Hadassah wants the government to kick in more, but not to take over the whole shop.

“Hadassah isn’t asking the government for a specific sum, but to open its agreements with the health funds and to change the ‘cap’ so that fees cover services. We’re also asking the government to address the unique expenses that Hadassah Medical Center has, because it’s also an academic institution, taking responsibility for medical education together with Hebrew University.”

Lately Sofer has been facing off against politicians and Health Ministry officials who suggest that the state simply take over Hadassah and nationalize it.
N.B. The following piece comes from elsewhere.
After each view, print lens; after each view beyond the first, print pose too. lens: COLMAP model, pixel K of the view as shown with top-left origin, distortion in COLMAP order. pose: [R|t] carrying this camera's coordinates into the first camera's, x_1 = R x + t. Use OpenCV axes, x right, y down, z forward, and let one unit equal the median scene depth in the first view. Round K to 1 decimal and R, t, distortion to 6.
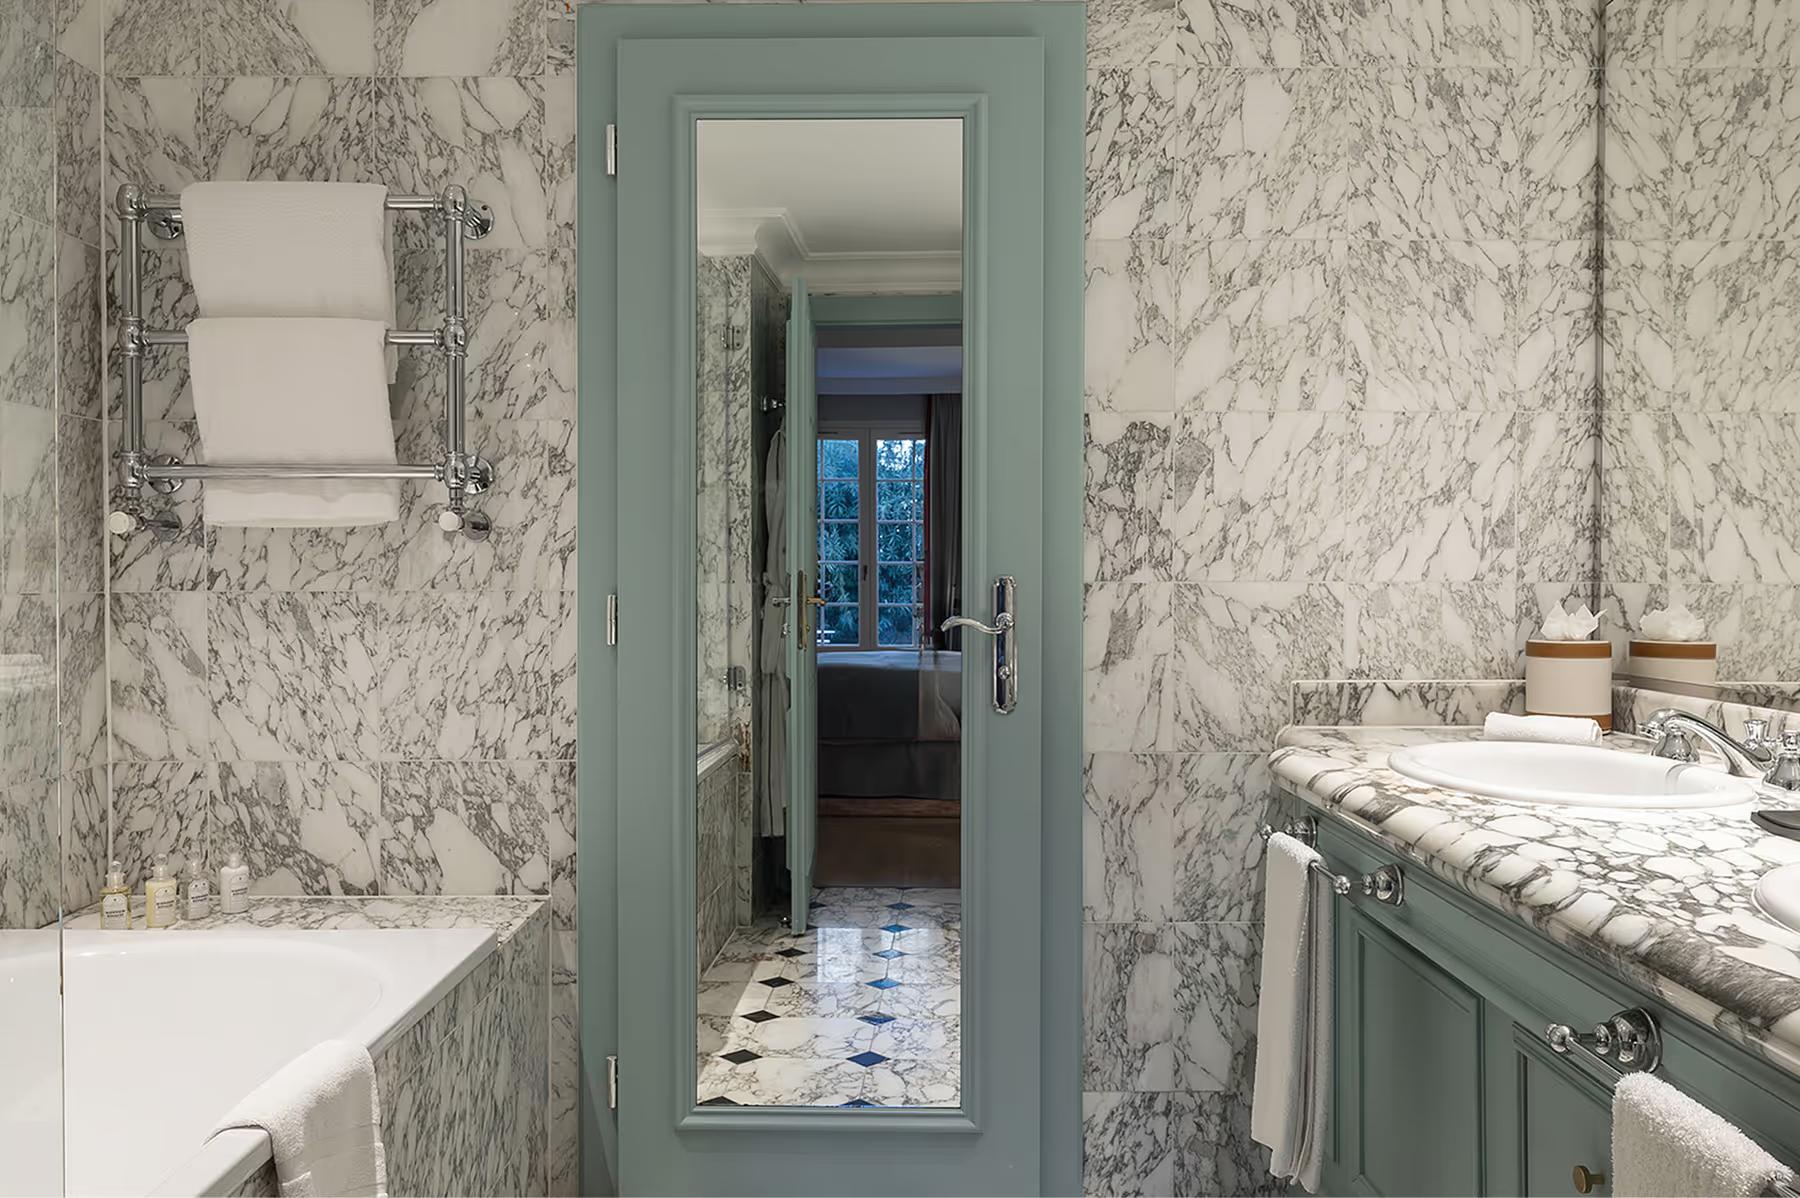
lens RADIAL K [[1403.5, 0, 900.0], [0, 1403.5, 599.0], [0, 0, 1]] dist [0.091721, 0.004149]
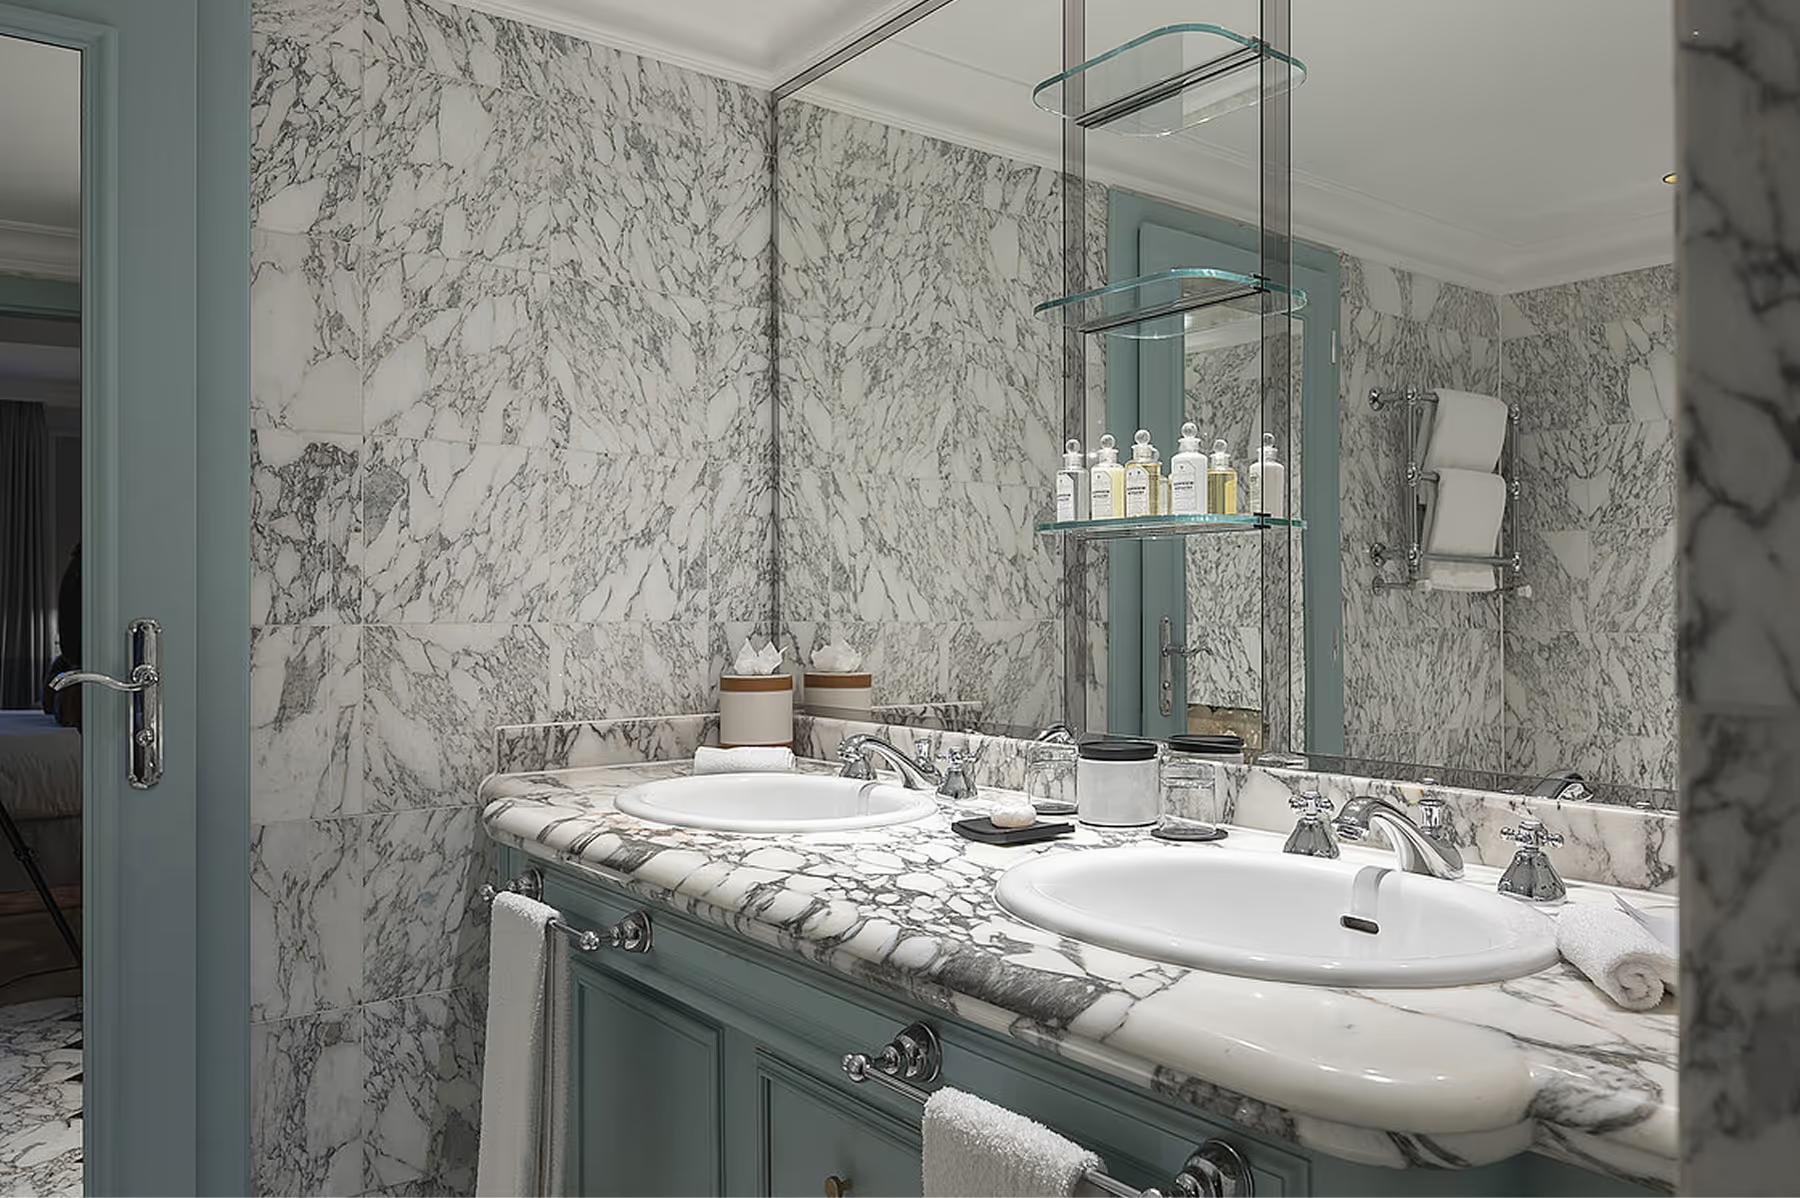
lens RADIAL K [[1342.4, 0, 900.3], [0, 1342.4, 613.0], [0, 0, 1]] dist [0.042681, -0.031598]
pose [[0.800635, -0.005336, 0.599128, -0.051144], [0.015790, 0.999801, -0.012196, -0.003758], [-0.598944, 0.019225, 0.800560, 0.116373]]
“My answer is that we’re not so impressed with the way the government runs its hospitals.  Second, we have invested billions in creating one of the best medical institutions in the Middle East, one of the best in the world, and we find it audacious to say, ‘Let’s just take it away.’”

Given this climate, some of the less dedicated among their donors may be feeling skittish about giving. “As you can imagine, the current attacks in the news are not helpful in fundraising,” she says. 

And rather than simply give, as they did years ago, donors today are very specific in what they want to give for – oncology, pediatrics, cardiology. Perhaps a wing in a loved one’s memory. “It makes sense that people want to give to something that resonates for them. But is also means it’s impossible to raise for upkeep.” She pauses. 

“Most people in Hadassah believe we’re going through very difficult times, and we’ll get through it.”